Traces of the medium as matter
If in essence conceptually at odds, the work of Daniela de Paulis, José Biscaya, and my own artworks are linked by a conscious choice for a precarious aesthetic where medium-specific traces are present as form of content. I have chosen these specific images for the NECSUS homepage slideshow to provide a sample view of how all three modes of production move against current trends praising the slick hyper-reality of HD and 3D by embracing medium interference and audiovisual decay.
The three images in sequence and the fourth (Moon-Landscape-Beach-City) as background for the title of the Spring 2014 special section were chosen to show how de Paulis, Biscaya, and I incorporate medium-determined scrambling and interruption of audiovisual signals even if differently produced by the intervening surface of the moon (slide #1 by de Paulis), code-based disturbances (slide #2 by Biscaya), or the low quality of Internet optics/transmission (slide #3 and title slide #4 by Albuquerque). Moreover, these images display how our artworks testify to and incorporate a technologically-determined Now (the event) – a (ghostly) trace of the present of the production. In other words, the resulting audiovisual output produces an ‘archivisation’ of time (and space) where traces of the moonbounce, software-based visual re-interpretation, and video-surveillance as media are enmeshed in the artwork.
Paula Albuquerque (University of Amsterdam)
Le Voyage dans la Lune (Daniela de Paulis, 2011-12)
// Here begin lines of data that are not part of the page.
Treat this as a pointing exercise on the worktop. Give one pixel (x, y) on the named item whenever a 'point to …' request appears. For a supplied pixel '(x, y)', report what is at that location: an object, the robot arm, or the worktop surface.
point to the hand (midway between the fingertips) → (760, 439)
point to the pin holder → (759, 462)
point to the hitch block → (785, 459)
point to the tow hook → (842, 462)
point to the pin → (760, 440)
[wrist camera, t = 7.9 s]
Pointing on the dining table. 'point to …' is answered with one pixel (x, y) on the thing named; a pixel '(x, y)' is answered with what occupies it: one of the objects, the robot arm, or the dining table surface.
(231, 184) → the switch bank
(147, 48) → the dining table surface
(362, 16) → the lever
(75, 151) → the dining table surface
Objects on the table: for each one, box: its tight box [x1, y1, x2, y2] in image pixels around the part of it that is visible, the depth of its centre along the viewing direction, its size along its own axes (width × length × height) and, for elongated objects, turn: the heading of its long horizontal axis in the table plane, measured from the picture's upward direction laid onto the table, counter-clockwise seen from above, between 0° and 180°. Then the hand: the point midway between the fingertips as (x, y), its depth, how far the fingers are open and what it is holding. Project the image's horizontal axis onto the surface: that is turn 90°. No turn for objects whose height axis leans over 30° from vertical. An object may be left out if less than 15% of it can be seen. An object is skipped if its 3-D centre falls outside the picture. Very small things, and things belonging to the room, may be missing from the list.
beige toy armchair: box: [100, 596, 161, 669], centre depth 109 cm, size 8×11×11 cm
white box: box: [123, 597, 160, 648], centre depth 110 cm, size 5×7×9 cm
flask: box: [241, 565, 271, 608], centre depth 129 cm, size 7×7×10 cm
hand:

Le Voyage dans la Lune, inspired by George Méliès’ movie, is a film composed of 26 ‘moonbounced’ images of the lunar phases, kindly provided for the project by Michael Oates (Manchester Astronomical Society). On 20 September 2011 the 26 images were sent to the moon in a sequence (one after the other) as radio signals by an antenna in Brazil, reflected by the rough surface of the moon, scattered all over space, and finally received by the Dwingeloo radio telescope, a large dish in The Netherlands. The original signals travelled approximately 768,000 kilometres (the distance to the moon and back), losing some data on the way and thus giving the moon-reflected images a very unique appearance.[1]
#47 (José Biscaya, 2014)
#47 belongs to a video-work series researching the relationship between landscape representation, perception, and the unconscious. The techniques applied to the footage are a mix between hacking of MPEG information and faulty encoding settings. During this process crucial data is removed from the MPEG stream and fed back to the computer to make it ‘work’, forcing software to re-interpret the visual information.[2]
Bucuti 2121212 (Paula Albuquerque, 2012)
Realtime Ellipsis (Paula Albuquerque, 2012)
As a project the Webcam Research Lab has been exploring the cinematic potential of webcam footage since 2001. It has resulted in several films, installations, and performances, including Bucuti 2121212 and Realtime Ellipsis. This project aims at deconstructing cinematic devices such as a ‘zoom out’ or an ‘ellipsis’ without applying them to a linear and smooth narrative structure but instead incorporating media-specific noise and other accidents. In the first film-project I am remotely handling the zooming capacity of a webcam located in Aruba while someone else (an unknown viewer) is trying to turn the camera in several directions; in the second I was lucky enough for the bandwidth to fail while observing the stream, provoking chaos in the image, and I immediately started recording it.